A fisioterapeuta Dandara Motta foi comprar algumas coisas que faltavam em sua casa em um mercadinho do bairro onde mora na Vila Industrial, em Campinas. "Quando cheguei na fila do caixa, a moça da minha frente escondeu o celular na bolsa. Quem é preto sabe que os atos racistas não são só verbais, eles acontecem de diversas formas. Eu vi que a mulher ficou com medo de mim e se eu estivesse sem máscara ou fosse uma mulher branca, talvez ela não faria o mesmo", conta.

Dandara, que faz parte da organização do Festival Comunitário Negro Zumbi, no interior de São Paulo, ficou calada na hora, mas levou a conversa para seu grupo de amigas e amigos. "Nem consegui dizer nada, mas agora comprei máscaras com estampa de tecido africano e vou continuar combatendo o racismo", diz.

"Atitudes racista deixam marcas profundas em nós"

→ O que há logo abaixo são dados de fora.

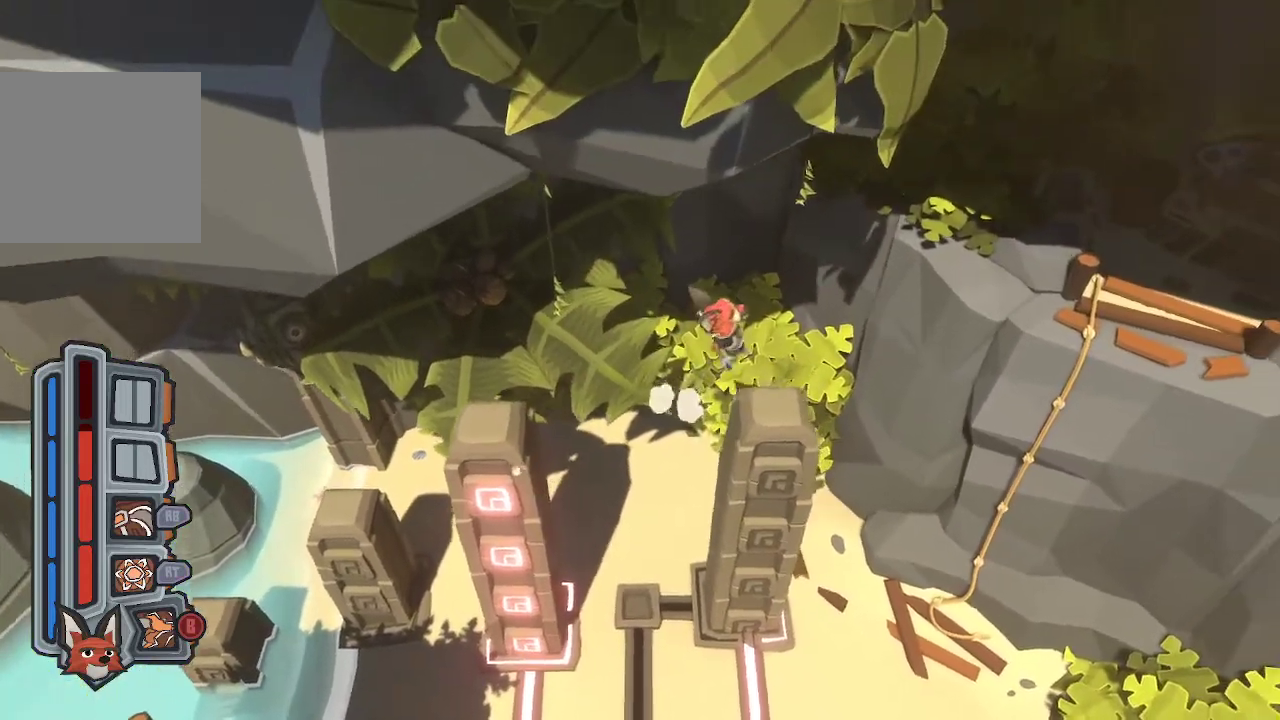
{"dt_ms": 500, "buttons": [], "left_stick": "left", "right_stick": "center", "events": [[333, "left_stick", "left"]]}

A fundadora do bloco de carnaval e associação Ilú Obá de Min, Beth Beli foi vítima de racismo por um dos sócios de uma padaria no Centro de São Paulo. "Era 18 de maio e o uso da máscara já era obrigatório, então eu estava cumprindo. Estava na porta da padaria perguntado à caixa se ela tinha fermento biológico, quando ele [o sócio] começou a falar 'sai daqui, não temos nada pra te dar'. Seria impossível ele ouvir o que eu havia perguntado pois estava pelo menos a 6 ou 7 metros de distância. Ele realmente imaginou que eu era pedinte", diz.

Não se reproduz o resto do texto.